Principles Of A Linear Supply
Linear implies that for every change, a proportional change occurs. A disproportional change may be likened to spilling Hawaiian Punch on the carpet, then shooting the dog for sniffing it.Linear power supplies are much more reasonable or "forgiving" as the case may be. Linear supplies don't necessarily have to include the dreaded feedback loop, which is the main culprit that causes squealing in the output. One example of a class A, non-feedback linear power supply (my favorite to build) is shown below.
Seems so simple, right? To contrast, take a look inside the switching wonder next time you pull your case cover off. Remember to disconnect any power to the supply! What isn't shown here is the large and heavy power transformer (which just two inductors) and the full wave rectifier made with 4 diodes. The switching unit has the advantage of not using a large transformer or huge filter capacitors, as C would denote.
From left to right, the raw rectified AC enters and is filtered with C. The value of C for a 300 watt supply could easily be in the 10,000 to 33,000 micro Farad (uF) range and that would be a rather large and expensive piece. Next, a small fraction of the current, say 1/100th of the total, flows through the resistor R. This current feeds a Zener Diode, denoted by D. The Zener Diode sets up a constant voltage (i.e. 12 volts) and also rejects various AC ripple components. This base voltage feeds the base input of the NPN pass transistor Q and thusly, a regulated voltage spits out of the node labeled DC OUT. Notice that there is no possibly way to take a small portion of the output and feed it back into the input. Hence, this circuit has zero feedback, and cannot squeal. Unlike the switching unit, when this circuit gets loaded with a strong power drain, the ripple merely increases, not a switching frequency in the megahertz range. Lastly, when this circuit powers up, there exists a delay (short, but it's there) instead of WHAM! with the switching supply.

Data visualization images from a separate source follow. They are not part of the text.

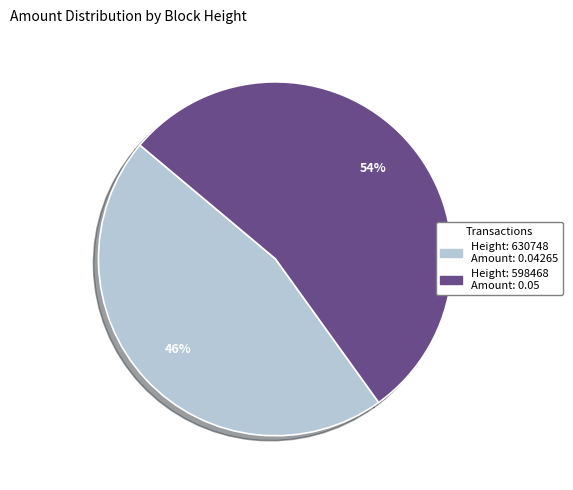

To the nearest percent, what is the average slice percentage?

50%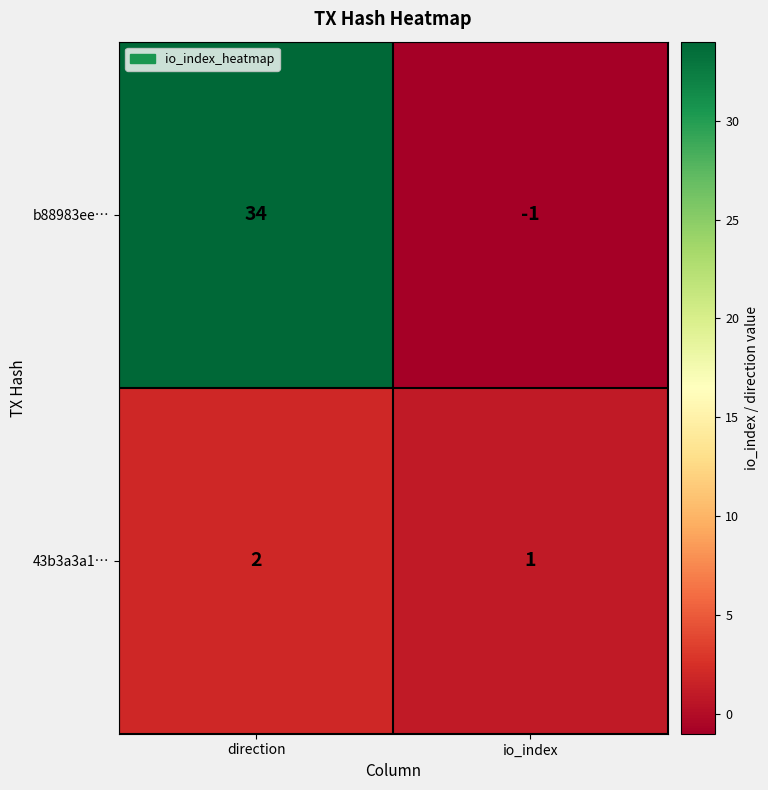

Reading right to left, what are all the values shown in this chart?

b88983ee…: -1	34
43b3a3a1…: 1	2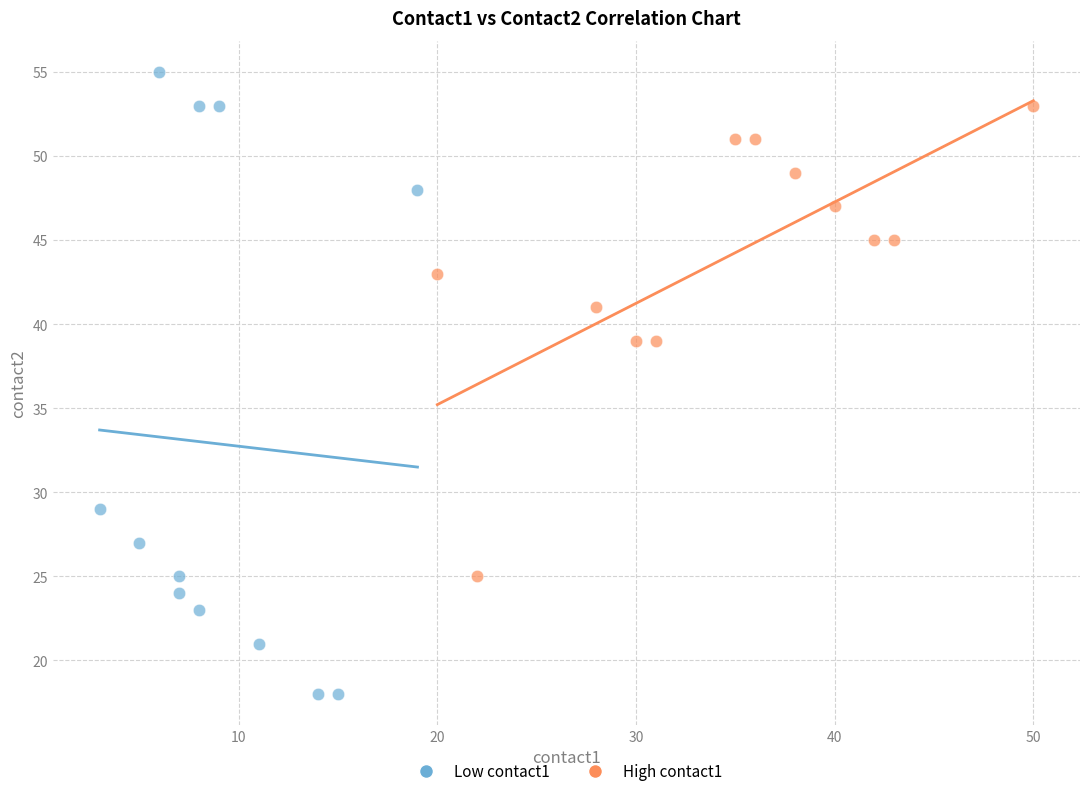

Which series has the widest spread of Y values?

Low contact1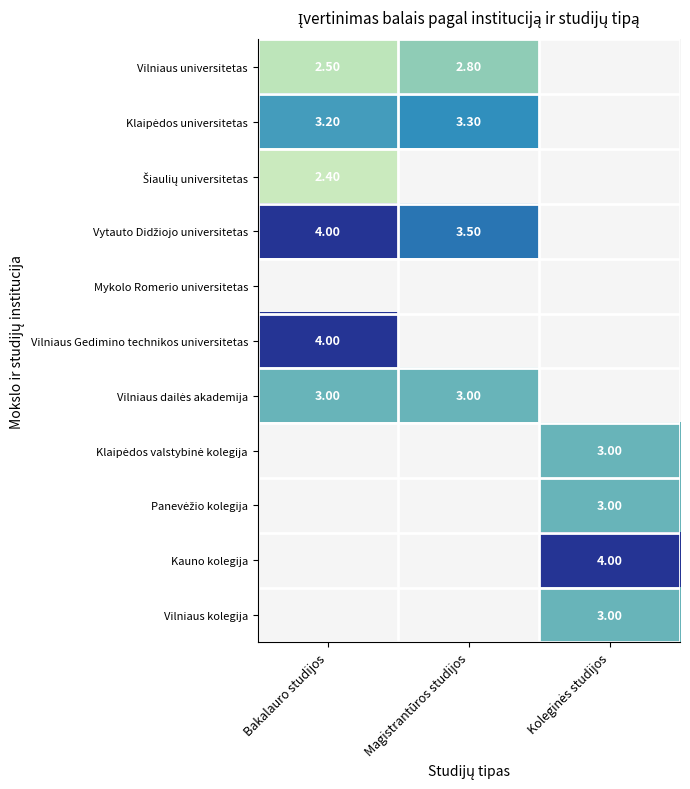

Count the number of categories in the chart.

3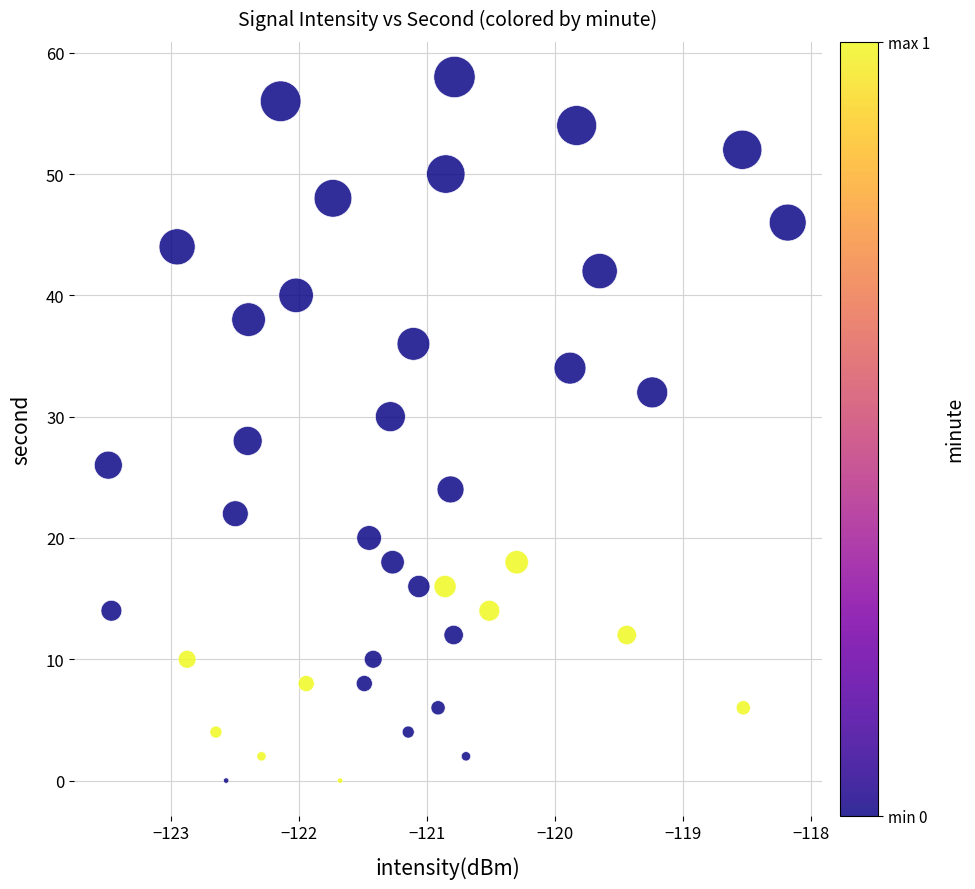

What is the range of Y values (max minus min)?

58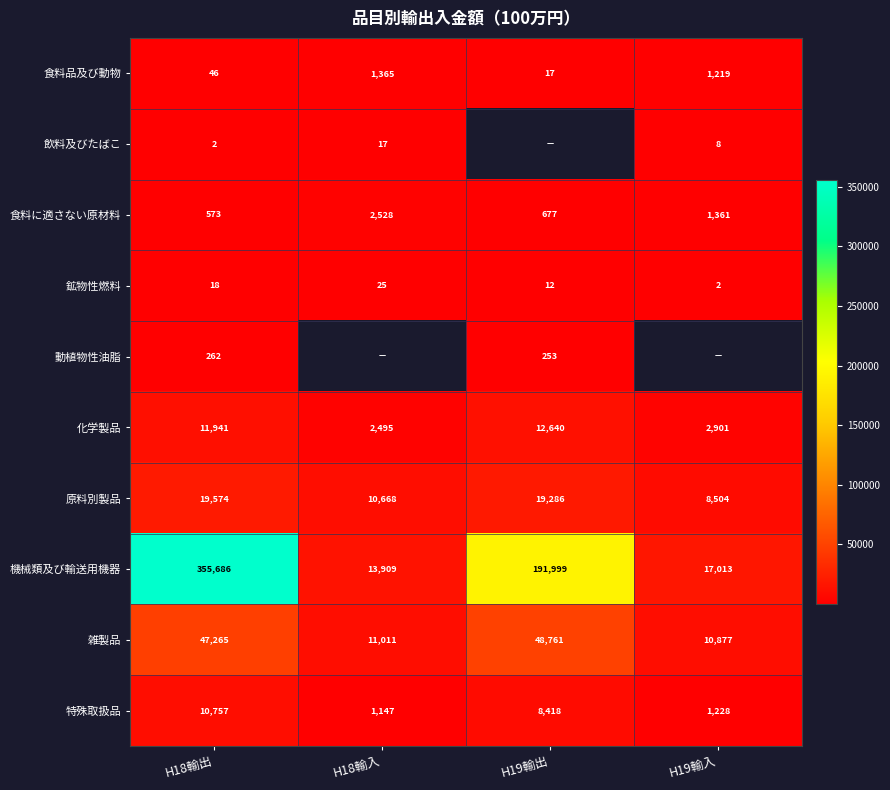

At which label does 機械類及び輸送用機器 reach its minimum?

H18輸入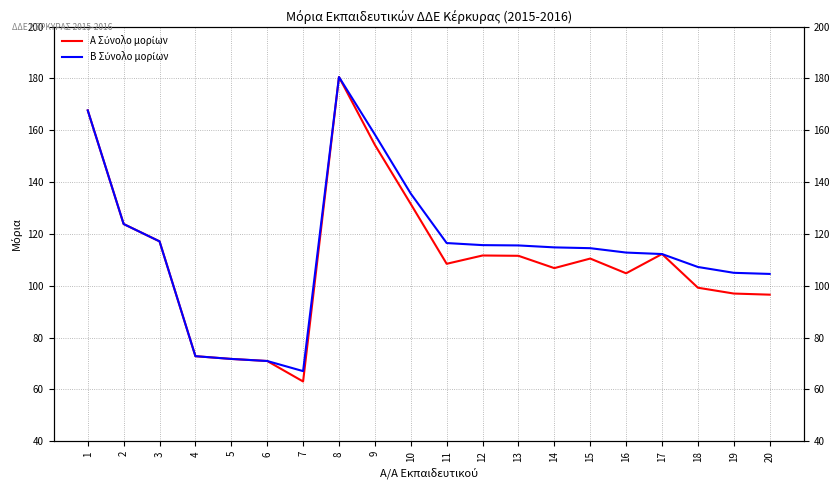

True or false: Β Σύνολο μορίων and Α Σύνολο μορίων cross at least once.

False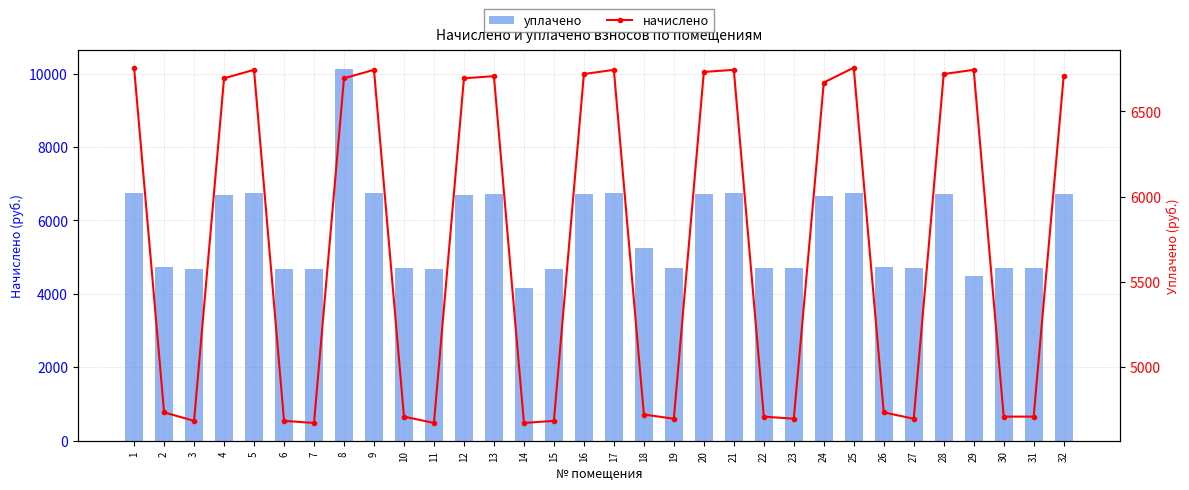

Which series changed the most between 10 and 14?

уплачено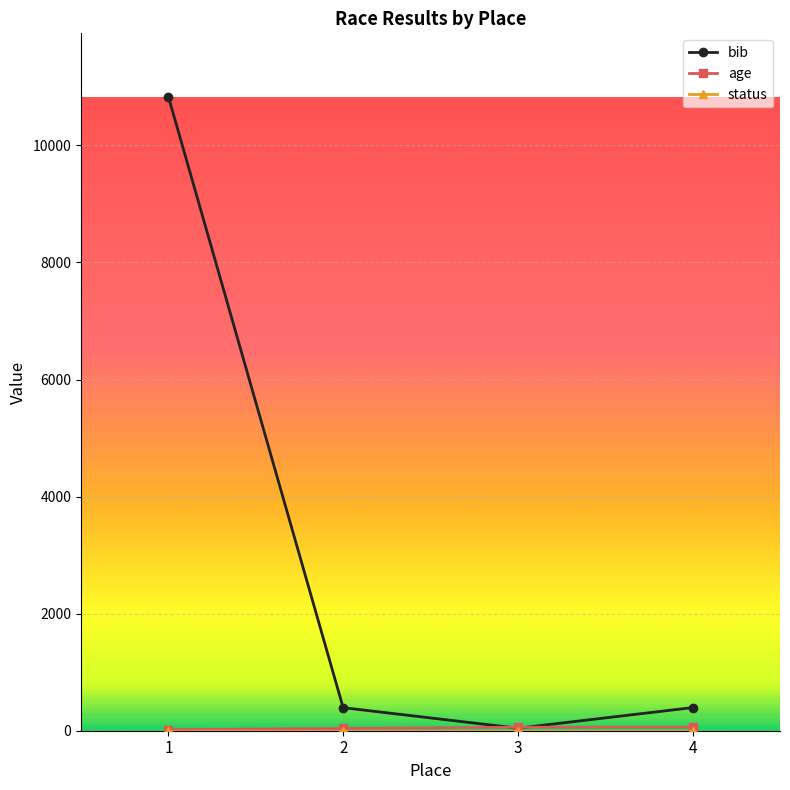

In bib, how many points are lower than both neighbors (excluding endpoints)?

1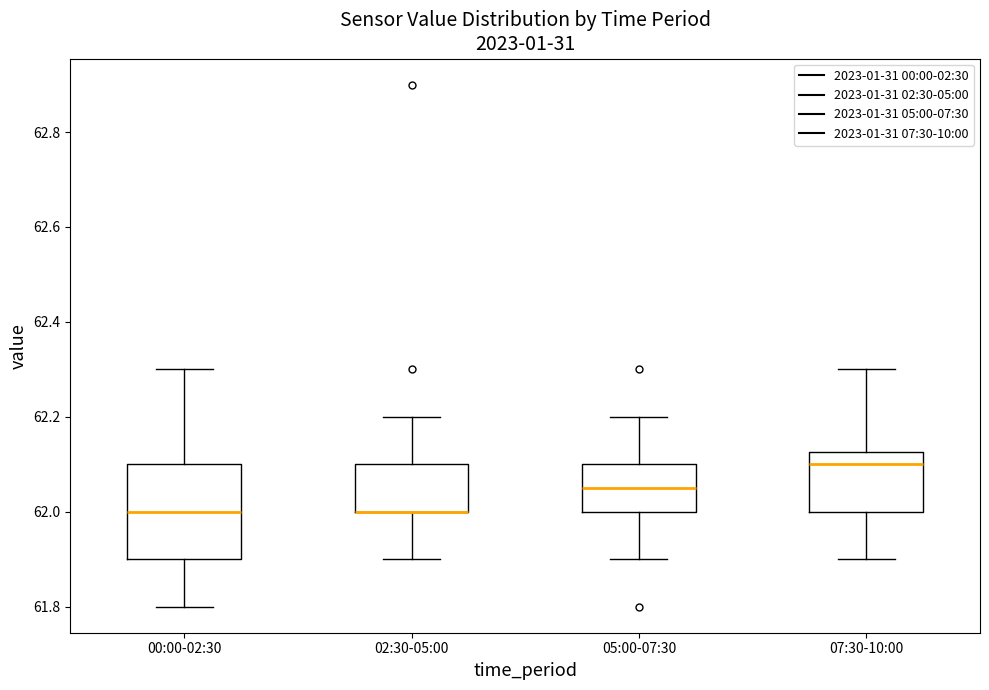

Reading left to right, read every box against the y-axis: the position of its median line, the range the box covers, and the ends of its whiskers. The values are not printed on the chart, so give them approximately, as read against the axis.

00:00-02:30: median 62.00, box 61.90 to 62.10, whiskers 61.80 to 62.30
02:30-05:00: median 62.00 (drawn on the box's lower edge), box 62.00 to 62.10, whiskers 61.90 to 62.20
05:00-07:30: median 62.06, box 62.00 to 62.10, whiskers 61.90 to 62.20
07:30-10:00: median 62.10, box 62.00 to 62.12, whiskers 61.90 to 62.30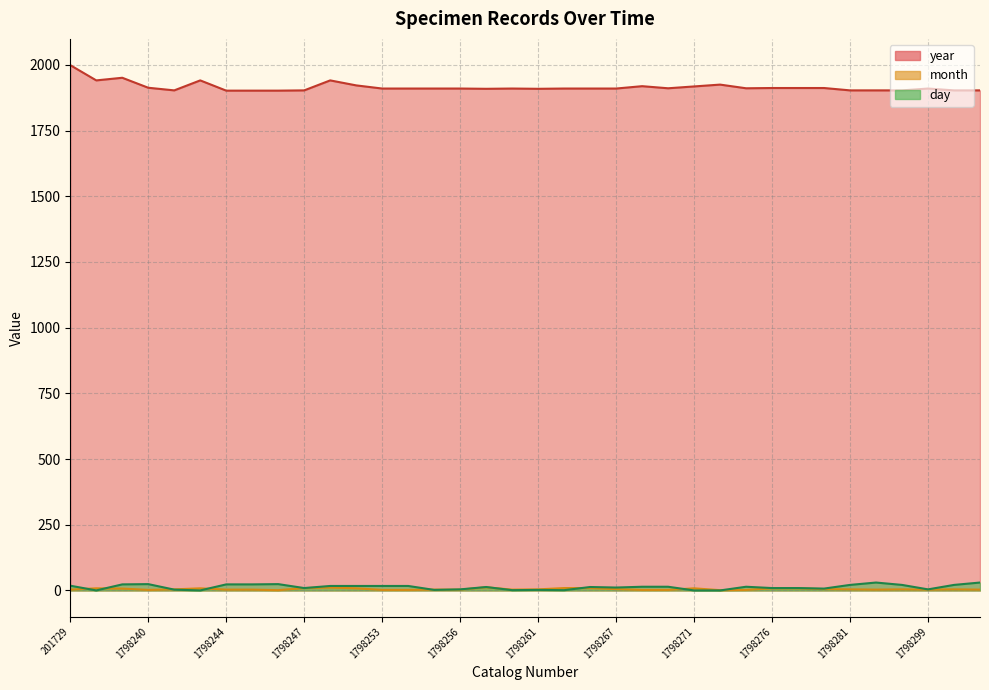

How many lines are shown in the chart?

3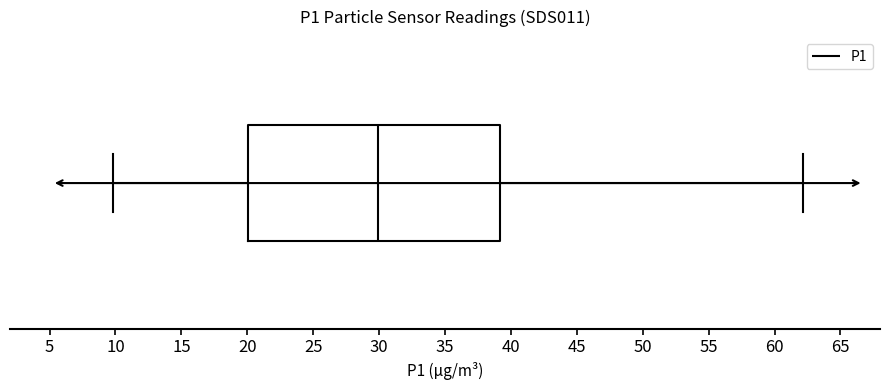

Where does the left whisker of the box end on the x-axis? The values are not printed on the chart, so give them approximately, as read against the axis.

10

Nifty, So Now What Can I Do?
When purchasing a computer power supply, pay particular attention to the overall power rating. Switching supplies don't like to be run anywhere near their maximum limits, so leave plenty of room. I would venture to guess that most custom builders should use no less than a 350-500 watt supply. I recently opened up an older Dell system and was shocked to find a wimpy 110 watt unit struggling along inside its incredibly small case. If the owner ever decides to add another hard drive, CD-R or a video card other than the basic onboard solution, he's gonna be out of luck. The last time I checked the price difference between 235 watts and 350 watts was a measly 10-20 bucks. If you're already spending $1000 or more, don't be cheap with the power supply!